(WHAT YOU SHOULD DO): Copy each record below faithfully, leaving out images.

(MATERIAL FOR THIS TASK):
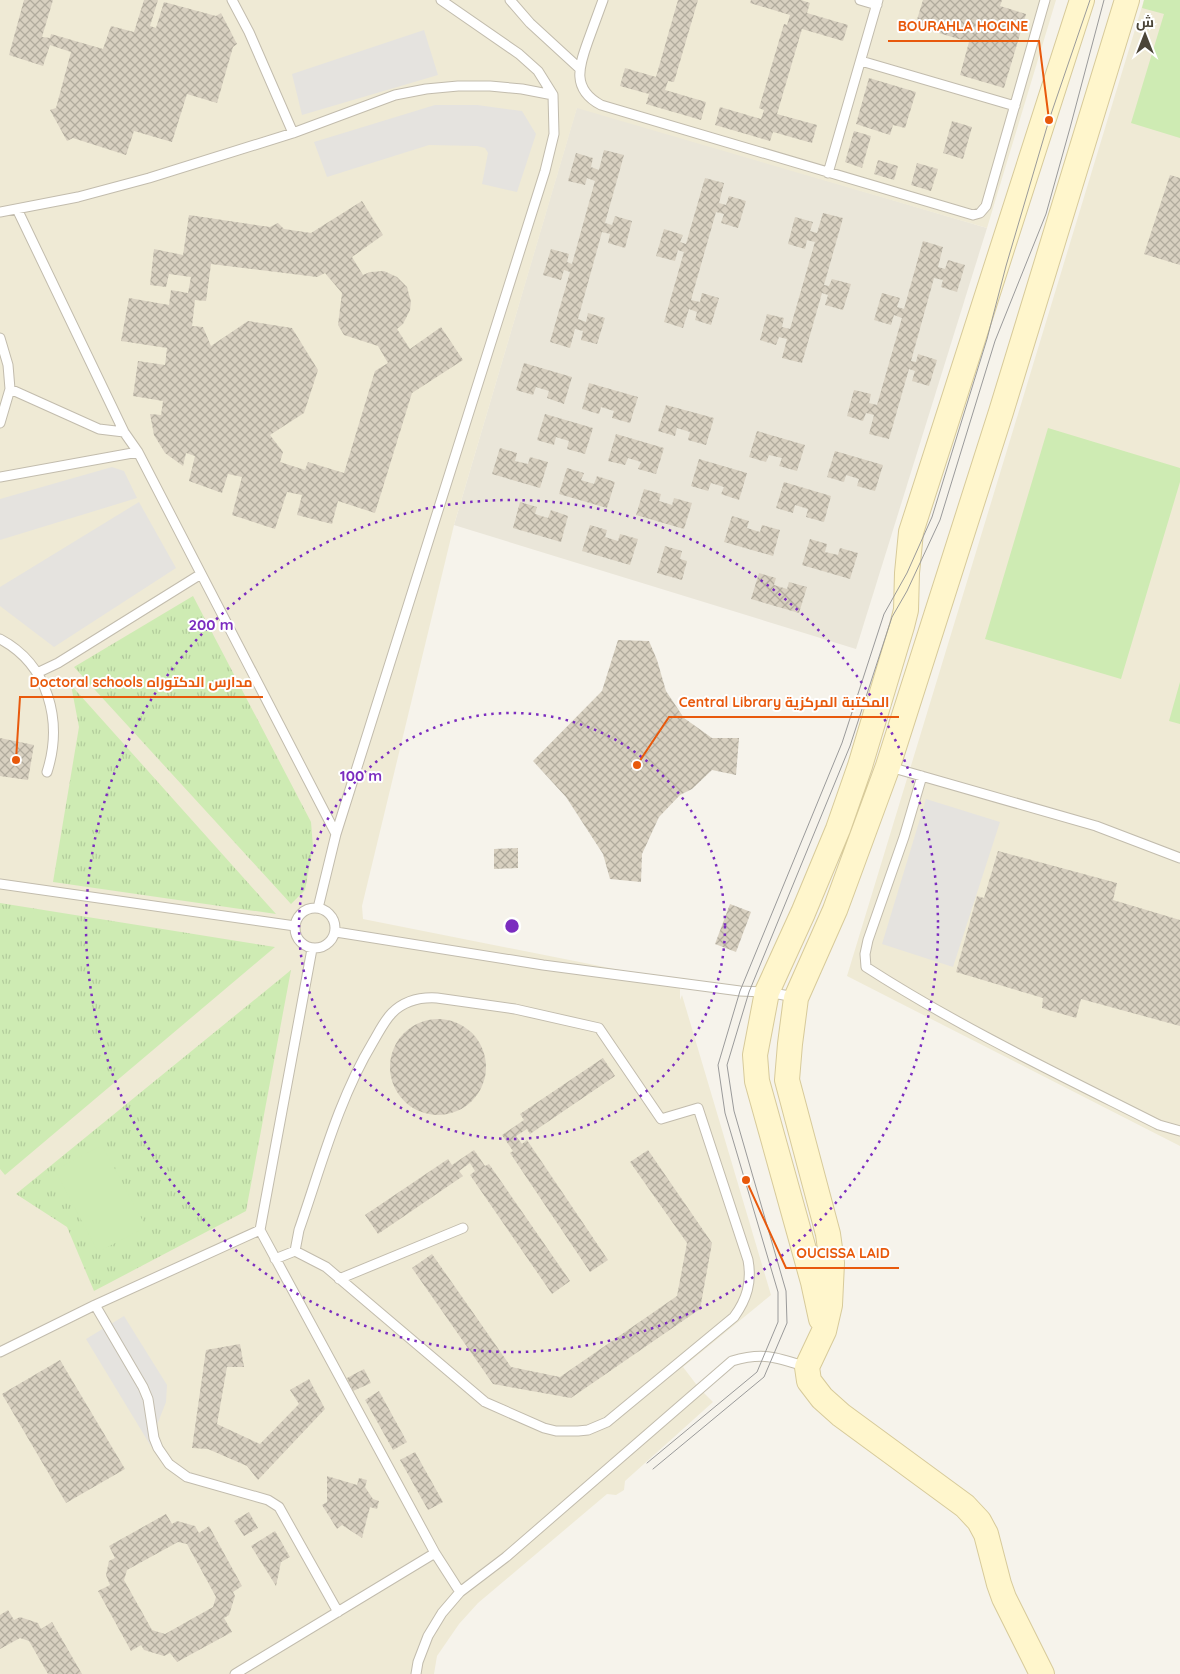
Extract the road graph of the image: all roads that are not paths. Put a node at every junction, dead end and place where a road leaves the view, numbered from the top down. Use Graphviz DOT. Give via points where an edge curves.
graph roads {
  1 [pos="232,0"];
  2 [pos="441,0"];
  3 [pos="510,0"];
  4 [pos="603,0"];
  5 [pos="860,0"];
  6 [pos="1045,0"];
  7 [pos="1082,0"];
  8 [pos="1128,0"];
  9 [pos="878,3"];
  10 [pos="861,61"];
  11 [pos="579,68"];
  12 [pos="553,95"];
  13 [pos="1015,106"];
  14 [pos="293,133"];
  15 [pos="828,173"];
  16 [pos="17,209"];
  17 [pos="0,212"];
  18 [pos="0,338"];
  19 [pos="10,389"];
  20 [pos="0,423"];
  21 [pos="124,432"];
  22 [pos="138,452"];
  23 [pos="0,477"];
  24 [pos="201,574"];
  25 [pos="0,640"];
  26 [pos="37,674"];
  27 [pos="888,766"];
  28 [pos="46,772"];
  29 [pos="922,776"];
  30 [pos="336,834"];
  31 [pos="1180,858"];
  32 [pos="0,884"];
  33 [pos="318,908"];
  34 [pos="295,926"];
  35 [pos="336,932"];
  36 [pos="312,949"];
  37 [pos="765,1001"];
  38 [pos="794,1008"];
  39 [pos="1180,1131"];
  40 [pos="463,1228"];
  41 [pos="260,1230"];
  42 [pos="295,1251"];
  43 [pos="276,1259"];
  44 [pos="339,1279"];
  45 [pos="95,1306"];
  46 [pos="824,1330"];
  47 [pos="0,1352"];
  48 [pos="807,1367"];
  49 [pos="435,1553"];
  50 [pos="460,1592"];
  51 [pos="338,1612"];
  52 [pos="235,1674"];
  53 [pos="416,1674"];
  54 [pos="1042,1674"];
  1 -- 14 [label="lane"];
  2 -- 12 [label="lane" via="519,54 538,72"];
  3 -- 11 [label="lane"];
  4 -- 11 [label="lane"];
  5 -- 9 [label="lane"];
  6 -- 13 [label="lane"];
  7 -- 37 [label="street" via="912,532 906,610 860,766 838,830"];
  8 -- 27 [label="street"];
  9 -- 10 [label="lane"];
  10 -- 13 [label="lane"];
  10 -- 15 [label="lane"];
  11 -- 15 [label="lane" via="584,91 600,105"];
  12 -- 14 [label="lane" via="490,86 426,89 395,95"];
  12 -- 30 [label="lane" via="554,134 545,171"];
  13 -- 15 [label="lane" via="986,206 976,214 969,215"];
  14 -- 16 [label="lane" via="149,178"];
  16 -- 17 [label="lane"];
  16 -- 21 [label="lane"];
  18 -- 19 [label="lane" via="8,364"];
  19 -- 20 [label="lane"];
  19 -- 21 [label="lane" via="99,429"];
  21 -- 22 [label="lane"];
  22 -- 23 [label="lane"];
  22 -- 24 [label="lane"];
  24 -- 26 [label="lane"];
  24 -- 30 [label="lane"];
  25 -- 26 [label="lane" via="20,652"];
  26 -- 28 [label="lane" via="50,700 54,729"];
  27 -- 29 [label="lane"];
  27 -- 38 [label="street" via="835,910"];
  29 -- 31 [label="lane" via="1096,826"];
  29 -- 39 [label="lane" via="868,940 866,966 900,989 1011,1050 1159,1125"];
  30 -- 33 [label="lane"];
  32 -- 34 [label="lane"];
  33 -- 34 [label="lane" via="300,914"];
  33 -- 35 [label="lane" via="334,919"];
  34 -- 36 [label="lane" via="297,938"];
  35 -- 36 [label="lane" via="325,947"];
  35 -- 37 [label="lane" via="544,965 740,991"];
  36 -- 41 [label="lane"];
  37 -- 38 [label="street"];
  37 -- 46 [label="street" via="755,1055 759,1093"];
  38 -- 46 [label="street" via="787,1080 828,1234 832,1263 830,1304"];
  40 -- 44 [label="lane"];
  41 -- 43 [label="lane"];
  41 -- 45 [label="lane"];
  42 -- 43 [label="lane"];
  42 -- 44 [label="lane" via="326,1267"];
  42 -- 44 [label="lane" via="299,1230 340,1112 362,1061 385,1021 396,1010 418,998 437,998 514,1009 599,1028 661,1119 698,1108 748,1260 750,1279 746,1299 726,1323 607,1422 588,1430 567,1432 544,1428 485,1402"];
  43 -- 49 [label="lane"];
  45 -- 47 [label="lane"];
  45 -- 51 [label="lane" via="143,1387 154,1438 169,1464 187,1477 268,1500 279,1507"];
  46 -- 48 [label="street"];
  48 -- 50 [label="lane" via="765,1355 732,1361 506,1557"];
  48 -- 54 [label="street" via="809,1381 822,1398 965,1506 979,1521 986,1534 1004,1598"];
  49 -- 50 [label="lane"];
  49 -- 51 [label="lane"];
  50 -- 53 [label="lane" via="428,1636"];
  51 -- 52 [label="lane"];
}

(YOUR SOLUTION):
Extract the road graph of the image: all roads that are not paths. Put a node at every junction, dead end and place where a road leaves the view, numbered from the top down. Use Graphviz DOT. Give via points where an edge curves.
graph roads {
  1 [pos="232,0"];
  2 [pos="441,0"];
  3 [pos="510,0"];
  4 [pos="603,0"];
  5 [pos="860,0"];
  6 [pos="1045,0"];
  7 [pos="1082,0"];
  8 [pos="1128,0"];
  9 [pos="878,3"];
  10 [pos="861,61"];
  11 [pos="579,68"];
  12 [pos="553,95"];
  13 [pos="1015,106"];
  14 [pos="293,133"];
  15 [pos="828,173"];
  16 [pos="17,209"];
  17 [pos="0,212"];
  18 [pos="0,338"];
  19 [pos="10,389"];
  20 [pos="0,423"];
  21 [pos="124,432"];
  22 [pos="138,452"];
  23 [pos="0,477"];
  24 [pos="201,574"];
  25 [pos="0,640"];
  26 [pos="37,674"];
  27 [pos="888,766"];
  28 [pos="46,772"];
  29 [pos="922,776"];
  30 [pos="336,834"];
  31 [pos="1180,858"];
  32 [pos="0,884"];
  33 [pos="318,908"];
  34 [pos="295,926"];
  35 [pos="336,932"];
  36 [pos="312,949"];
  37 [pos="765,1001"];
  38 [pos="794,1008"];
  39 [pos="1180,1131"];
  40 [pos="463,1228"];
  41 [pos="260,1230"];
  42 [pos="295,1251"];
  43 [pos="276,1259"];
  44 [pos="339,1279"];
  45 [pos="95,1306"];
  46 [pos="824,1330"];
  47 [pos="0,1352"];
  48 [pos="807,1367"];
  49 [pos="435,1553"];
  50 [pos="460,1592"];
  51 [pos="338,1612"];
  52 [pos="235,1674"];
  53 [pos="416,1674"];
  54 [pos="1042,1674"];
  1 -- 14 [label="lane"];
  2 -- 12 [label="lane" via="519,54 538,72"];
  3 -- 11 [label="lane"];
  4 -- 11 [label="lane"];
  5 -- 9 [label="lane"];
  6 -- 13 [label="lane"];
  7 -- 37 [label="street" via="912,532 906,610 860,766 838,830"];
  8 -- 27 [label="street"];
  9 -- 10 [label="lane"];
  10 -- 13 [label="lane"];
  10 -- 15 [label="lane"];
  11 -- 15 [label="lane" via="584,91 600,105"];
  12 -- 14 [label="lane" via="490,86 426,89 395,95"];
  12 -- 30 [label="lane" via="554,134 545,171"];
  13 -- 15 [label="lane" via="986,206 976,214 969,215"];
  14 -- 16 [label="lane" via="149,178"];
  16 -- 17 [label="lane"];
  16 -- 21 [label="lane"];
  18 -- 19 [label="lane" via="8,364"];
  19 -- 20 [label="lane"];
  19 -- 21 [label="lane" via="99,429"];
  21 -- 22 [label="lane"];
  22 -- 23 [label="lane"];
  22 -- 24 [label="lane"];
  24 -- 26 [label="lane"];
  24 -- 30 [label="lane"];
  25 -- 26 [label="lane" via="20,652"];
  26 -- 28 [label="lane" via="50,700 54,729"];
  27 -- 29 [label="lane"];
  27 -- 38 [label="street" via="835,910"];
  29 -- 31 [label="lane" via="1096,826"];
  29 -- 39 [label="lane" via="868,940 866,966 900,989 1011,1050 1159,1125"];
  30 -- 33 [label="lane"];
  32 -- 34 [label="lane"];
  33 -- 34 [label="lane" via="300,914"];
  33 -- 35 [label="lane" via="334,919"];
  34 -- 36 [label="lane" via="297,938"];
  35 -- 36 [label="lane" via="325,947"];
  35 -- 37 [label="lane" via="544,965 740,991"];
  36 -- 41 [label="lane"];
  37 -- 38 [label="street"];
  37 -- 46 [label="street" via="755,1055 759,1093"];
  38 -- 46 [label="street" via="787,1080 828,1234 832,1263 830,1304"];
  40 -- 44 [label="lane"];
  41 -- 43 [label="lane"];
  41 -- 45 [label="lane"];
  42 -- 43 [label="lane"];
  42 -- 44 [label="lane" via="326,1267"];
  42 -- 44 [label="lane" via="299,1230 340,1112 362,1061 385,1021 396,1010 418,998 437,998 514,1009 599,1028 661,1119 698,1108 748,1260 750,1279 746,1299 726,1323 607,1422 588,1430 567,1432 544,1428 485,1402"];
  43 -- 49 [label="lane"];
  45 -- 47 [label="lane"];
  45 -- 51 [label="lane" via="143,1387 154,1438 169,1464 187,1477 268,1500 279,1507"];
  46 -- 48 [label="street"];
  48 -- 50 [label="lane" via="765,1355 732,1361 506,1557"];
  48 -- 54 [label="street" via="809,1381 822,1398 965,1506 979,1521 986,1534 1004,1598"];
  49 -- 50 [label="lane"];
  49 -- 51 [label="lane"];
  50 -- 53 [label="lane" via="428,1636"];
  51 -- 52 [label="lane"];
}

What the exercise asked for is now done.